The ceremony was attended by Turkey's Ambassador to Beirut Hakan Çakıl, the Turkish Cooperation and Coordination Agency (TIKA) Beirut Program Coordinator Serhat Küçükkurt and Beirut Municipality parliament member Adnan Umeyrat, as well as the Turks living in Lebanon and friends of Alpan.

Alpan's body was buried in the historic Al-Bashura Cemetery after the funeral and prayers.


Turkish Ambassador Çakıl told Anadolu Agency that he informed the foreign ministry and other members of the Ottoman dynasty living in Istanbul of Alpan's death.

Foreign Minister Mevlüt Çavuşoğlu instructed that funeral preparations and burial be carried out with the utmost interest by the embassy, Çakıl said.

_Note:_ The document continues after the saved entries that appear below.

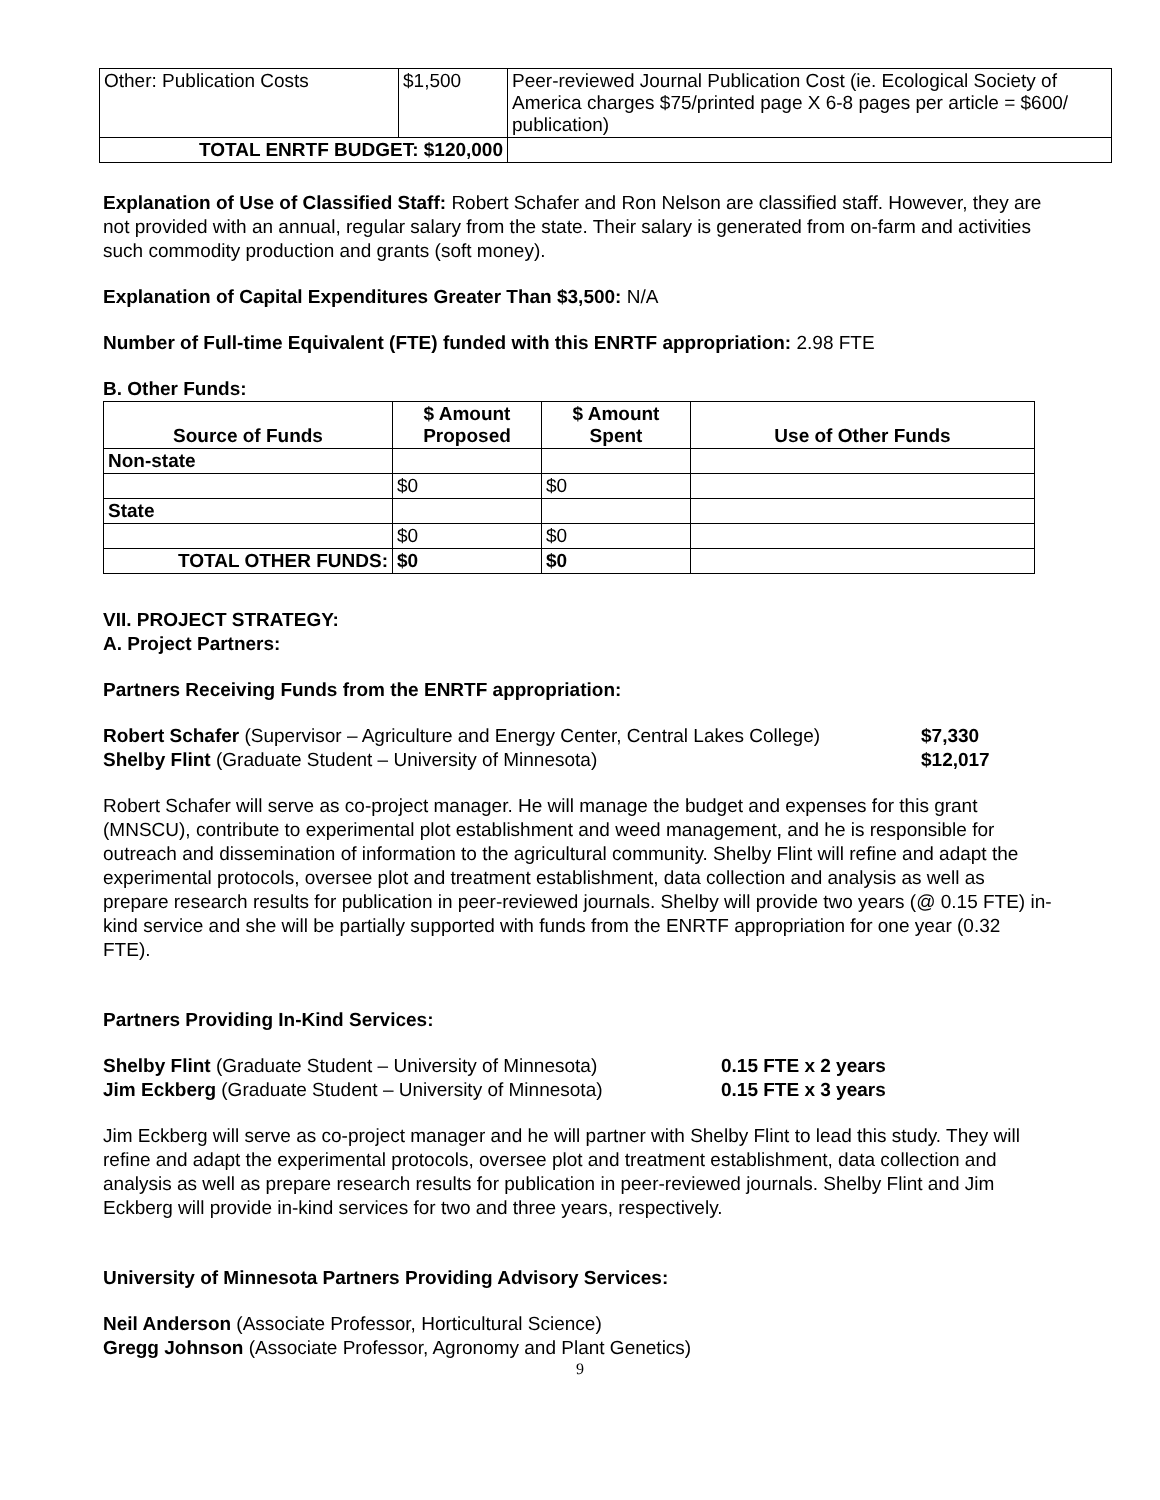| Other: Publication Costs | $1,500 | Peer-reviewed Journal Publication Cost (ie. Ecological Society of America charges $75/printed page X 6-8 pages per article = $600/ publication) |
| TOTAL ENRTF BUDGET: $120,000 | | |
Explanation of Use of Classified Staff: Robert Schafer and Ron Nelson are classified staff. However, they are not provided with an annual, regular salary from the state. Their salary is generated from on-farm and activities such commodity production and grants (soft money).
Explanation of Capital Expenditures Greater Than $3,500: N/A
Number of Full-time Equivalent (FTE) funded with this ENRTF appropriation: 2.98 FTE
B. Other Funds:
| Source of Funds | $ Amount Proposed | $ Amount Spent | Use of Other Funds |
| --- | --- | --- | --- |
| Non-state | | | |
| | $0 | $0 | |
| State | | | |
| | $0 | $0 | |
| TOTAL OTHER FUNDS: | $0 | $0 | |
VII. PROJECT STRATEGY:
A. Project Partners:
Partners Receiving Funds from the ENRTF appropriation:
Robert Schafer (Supervisor – Agriculture and Energy Center, Central Lakes College) $7,330
Shelby Flint (Graduate Student – University of Minnesota) $12,017
Robert Schafer will serve as co-project manager. He will manage the budget and expenses for this grant (MNSCU), contribute to experimental plot establishment and weed management, and he is responsible for outreach and dissemination of information to the agricultural community. Shelby Flint will refine and adapt the experimental protocols, oversee plot and treatment establishment, data collection and analysis as well as prepare research results for publication in peer-reviewed journals. Shelby will provide two years (@ 0.15 FTE) in-kind service and she will be partially supported with funds from the ENRTF appropriation for one year (0.32 FTE).
Partners Providing In-Kind Services:
Shelby Flint (Graduate Student – University of Minnesota) 0.15 FTE x 2 years
Jim Eckberg (Graduate Student – University of Minnesota) 0.15 FTE x 3 years
Jim Eckberg will serve as co-project manager and he will partner with Shelby Flint to lead this study. They will refine and adapt the experimental protocols, oversee plot and treatment establishment, data collection and analysis as well as prepare research results for publication in peer-reviewed journals. Shelby Flint and Jim Eckberg will provide in-kind services for two and three years, respectively.
University of Minnesota Partners Providing Advisory Services:
Neil Anderson (Associate Professor, Horticultural Science)
Gregg Johnson (Associate Professor, Agronomy and Plant Genetics)
9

"After we had buried the body, we conveyed our condolences to the family of the deceased on behalf of President Recep Tayyip Erdoğan and Foreign Minister Çavuşoğlu," he said.

Çakıl expressed sorrow for the loss of such a valuable member of the Ottoman dynasty and said Alpan's memory will live on in people's hearts.

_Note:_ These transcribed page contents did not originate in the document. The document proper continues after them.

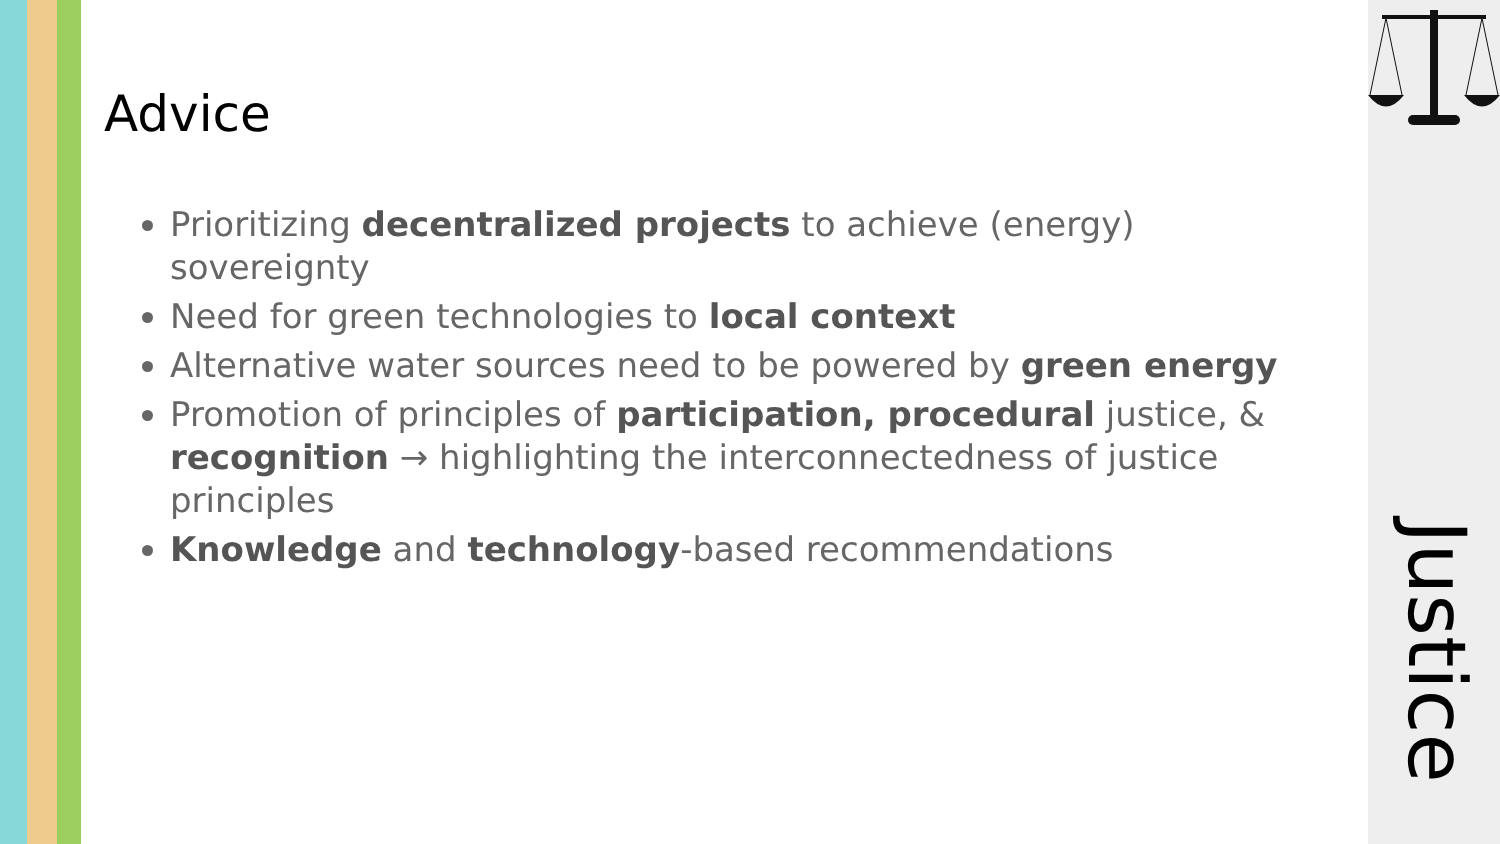Advice
Prioritizing decentralized projects to achieve (energy) sovereignty
Need for green technologies to local context
Alternative water sources need to be powered by green energy
Promotion of principles of participation, procedural justice, & recognition → highlighting the interconnectedness of justice principles
Knowledge and technology-based recommendations
Justice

An Islamic memorial service "mevlüt" was also held for Alpan after afternoon prayers Friday at the Malta Kiosk in Istanbul's Yıldız Park.

In 2017, the TRT made a documentary about Alpan's, family and the exile of the Ottoman dynasty titled "Bilun: Sürgünün Son Tanığı" (Bilun: The Last Witness of Exile).

Alpan was only 6 years old when the Turkish government issued a law forcing the members of the Ottoman dynasty to be exiled through the recounts of Ottomans who lived in Beirut at the time. She first went to France and then to Jerusalem, before finally settling in Beirut. She had been living there since 1929.

The members of the Ottoman dynasty were exiled in 1924. The female members of the family were allowed to return to Turkish soil in 1952 while the male members were allowed back much later in 1974. Bilun Alpan returned to Turkey in 1989, however she was unable to find what she was looking for there.